Third, it means it’s a perfect time to be reading this:

Hellboy by Mike Mignola. Cover of Volume Ten, The Crooked Man and Others

It's always a good time for Mike Mignola.

I’ve been working my way through the Hellboy comics, finally. It only took me, oh, seven years after seeing the first movie. Now, thanks to the sheer awesomeness that is the public library system, I’m holding the first ten collected volumes of Mike Mignola’s greatest bit of genius. Those of you who have not read them (or at least seen the movies) are missing out. Mignola blends classic myths from around the world with his own, unique characters. The adventures of the members of the Bureau for Paranormal Research and Defense are not to be ignored.

Anyway, I’ve got another job interview and two more applications to turn in, even though the thought of another Christmas in retail terrifies me. I’m still keeping my fingers crossed.
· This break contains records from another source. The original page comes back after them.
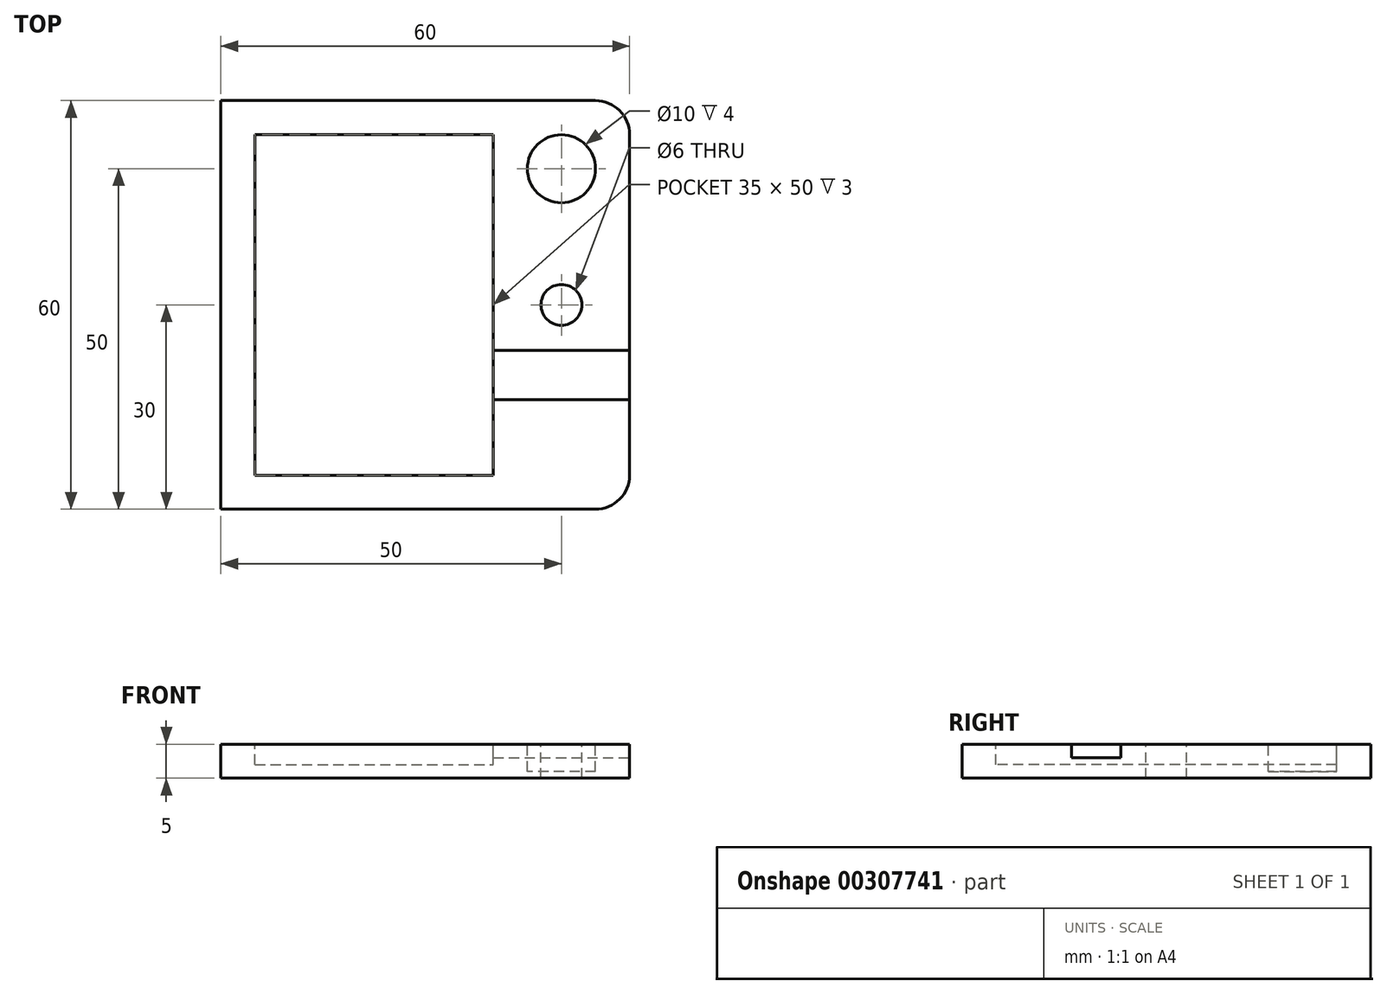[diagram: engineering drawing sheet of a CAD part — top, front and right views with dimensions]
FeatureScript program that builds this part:
annotation { "Feature Type Name" : "Feature", "Feature Type Description" : "" }
export const myFeature = defineFeature(function(context is Context, id is Id, definition is map)
    precondition{}
    {
        {
            var Q0;
            Q0=qCreatedBy(makeId("Top.planeOp"),FACE);
            var sketch = newSketch(context, id + "F0", { "sketchPlane" : qUnion([Q0])});
            skLineSegment(sketch, "E0.bottom", {"start": v(0, 0) * mm, "end": v(60, 0) * mm});
            skLineSegment(sketch, "E0.top", {"start": v(0, -60) * mm, "end": v(60, -60) * mm});
            skLineSegment(sketch, "E0.left", {"start": v(0, 0) * mm, "end": v(0, -60) * mm});
            skLineSegment(sketch, "E0.right", {"start": v(60, 0) * mm, "end": v(60, -60) * mm});
            skSolve(sketch);
        }
        {
            var Q0;
            Q0=makeQuery(id+"F0.imprint","IMPRINT",FACE,{"disambiguationData":[TD([[makeQuery(id+"F0.imprint","IMPRINT",EDGE,{"derivedFrom":sQuery(id+"F0.wireOp",EDGE,"E0.bottom")}),-1.0]])]});
            extrude(context, id + "F1", {"entities" : qUnion([Q0]), "depth" : 5 * mm});
        }
        {
            var Q0;
            Q0=makeQuery(id+"F1.opExtrude","SWEPT_EDGE",EDGE,{"disambiguationData":[OSD([sQuery(id+"F0.wireOp",EDGE,"E0.bottom"),sQuery(id+"F0.wireOp",EDGE,"E0.right")])]});
            var Q1;
            Q1=makeQuery(id+"F1.opExtrude","SWEPT_EDGE",EDGE,{"disambiguationData":[OSD([sQuery(id+"F0.wireOp",EDGE,"E0.top"),sQuery(id+"F0.wireOp",EDGE,"E0.right")])]});
            fillet(context, id + "F2", {"entities" : qUnion([Q0, Q1]), "radius" : 5 * mm, "tangentPropagation" : true, "allowEdgeOverflow" : false});
        }
        {
            var Q0;
            Q0=makeQuery(id+"F1.opExtrude","CAP_FACE",FACE,{"disambiguationData":[OSD([sQuery(id+"F0.wireOp",EDGE,"E0.bottom"),sQuery(id+"F0.wireOp",EDGE,"E0.top"),sQuery(id+"F0.wireOp",EDGE,"E0.left"),sQuery(id+"F0.wireOp",EDGE,"E0.right")])],"isStart":false});
            var sketch = newSketch(context, id + "F3", { "sketchPlane" : qUnion([Q0])});
            skCircle(sketch, "E1", {"center": v(50, -10) * mm, "radius": 5 * mm});
            skLineSegment(sketch, "E2", {"start": v(50, -10) * mm, "end": v(50, 0) * mm, "construction": true});
            skLineSegment(sketch, "E3", {"start": v(50, -10) * mm, "end": v(60, -10) * mm, "construction": true});
            skLineSegment(sketch, "E4.bottom", {"start": v(5, -5) * mm, "end": v(40, -5) * mm});
            skLineSegment(sketch, "E4.top", {"start": v(5, -55) * mm, "end": v(40, -55) * mm});
            skLineSegment(sketch, "E4.left", {"start": v(5, -5) * mm, "end": v(5, -55) * mm});
            skLineSegment(sketch, "E4.right", {"start": v(40, -5) * mm, "end": v(40, -36.66) * mm});
            skCircle(sketch, "E5", {"center": v(50, -30) * mm, "radius": 3 * mm});
            skPoint(sketch, "E5.centerSnap0", {"position": v(60, -30) * mm});
            skLineSegment(sketch, "E6", {"start": v(50, -10) * mm, "end": v(50, -30) * mm, "construction": true});
            skLineSegment(sketch, "E7", {"start": v(40, -36.66) * mm, "end": v(60, -36.66) * mm});
            skLineSegment(sketch, "E8", {"start": v(40, -43.89) * mm, "end": v(40, -43.89) * mm});
            skLineSegment(sketch, "E9", {"start": v(40, -36.66) * mm, "end": v(40, -43.89) * mm});
            skLineSegment(sketch, "E10", {"start": v(40, -43.89) * mm, "end": v(60, -43.89) * mm});
            skLineSegment(sketch, "E11", {"start": v(40, -43.89) * mm, "end": v(40, -55) * mm});
            skSolve(sketch);
        }
        {
            var Q0;
            Q0=makeQuery(id+"F3.imprint","IMPRINT",FACE,{"disambiguationData":[TD([[makeQuery(id+"F3.imprint","IMPRINT",EDGE,{"derivedFrom":sQuery(id+"F3.wireOp",EDGE,"E4.bottom")}),-1.0]])]});
            extrude(context, id + "F4", {"entities" : qUnion([Q0]), "operationType" : NewBodyOperationType.REMOVE, "oppositeDirection" : true, "depth" : 3 * mm});
        }
        {
            var Q0;
            Q0=makeQuery(id+"F3.imprint","IMPRINT",FACE,{"disambiguationData":[TD([[makeQuery(id+"F3.imprint","IMPRINT",EDGE,{"derivedFrom":sQuery(id+"F3.wireOp",EDGE,"E1")}),1.0]])]});
            extrude(context, id + "F5", {"entities" : qUnion([Q0]), "operationType" : NewBodyOperationType.REMOVE, "oppositeDirection" : true, "depth" : 4 * mm});
        }
        {
            var Q0;
            Q0=makeQuery(id+"F3.imprint","IMPRINT",FACE,{"disambiguationData":[TD([[makeQuery(id+"F3.imprint","IMPRINT",EDGE,{"derivedFrom":sQuery(id+"F3.wireOp",EDGE,"E5")}),1.0]])]});
            extrude(context, id + "F6", {"entities" : qUnion([Q0]), "operationType" : NewBodyOperationType.REMOVE, "oppositeDirection" : true, "depth" : 5 * mm});
        }
        {
            var Q0;
            {var subQ0=sQuery(id+"F3.wireOp",EDGE,"E7");Q0=makeQuery(id+"F3.imprint","IMPRINT",FACE,{"disambiguationData":[TD([[makeQuery(id+"F3.imprint","IMPRINT",EDGE,{"derivedFrom":subQ0}),-1.0]])]});}
            extrude(context, id + "F7", {"entities" : qUnion([Q0]), "operationType" : NewBodyOperationType.REMOVE, "oppositeDirection" : true, "depth" : 2 * mm});
        }
    });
I had an interview on Friday at one of the smaller library branches in town, and it would be better pay/more hours than I currently have. Good luck with your ventures, dear readers.

And back to the blog.

Here I am again. After managing to somehow survive work today, despite a crazy man who claimed that I stole the $5 change I was supposed to have given him (a quick count of the cash register proved him wrong, thankfully), I am back at home. It’s nice to be able to come home to the apartment after a long day and finally get some dinner and a drink or two.

I’ve been spending a good deal of time thinking about this story I’m writing. I kind of wish I had more of it planned out in advance, but at the same time, I like to think that my first journey into this world will be far more similar to that of my future readers. Ideally, this means that I will be able to keep things from becoming too overwhelming/confusing for anyone other than myself. I want people to know how it felt as I was creating this world. I want it to feel lived in and rugged, but inviting to people who’ve never experienced anything quite like it (ideally, this will be all of my readers).

I hate when I read a novel and get overwhelmed with crap. I like something I’m reading to be accessible with a minimal level of extra effort required, especially if it’s the start of a series. If it’s a writer I’ve read before, there will be some level of tolerance. If it’s something that I already know, again, there will be tolerance. After all, “A Clockwork Orange” is still one of the best things I’ve ever read, despite the crazy dialogue and narration that goes along with the story of Alex and his droogs. I don’t, however, tolerate this kind of writing when it’s done pretentiously. If someone takes the trouble to create a language, they should make it useful, not just throw it in your face to say “OOOOO, look what I came up with!” Everything should have a purpose. Don’t give throwaway details. Make people question the intent of every line of dialogue, every description of every lamp and every passing dog. Create a visual that your reader can not forget. Forge something truly memorable. That’s my goal. I want to give my readers text that they desire. I want them coming back to my book every couple of years after they first read it and have them find something that they didn’t notice the time before.

At any rate, it’s time to write something before I fall asleep. As conviction becomes content, I shall post more.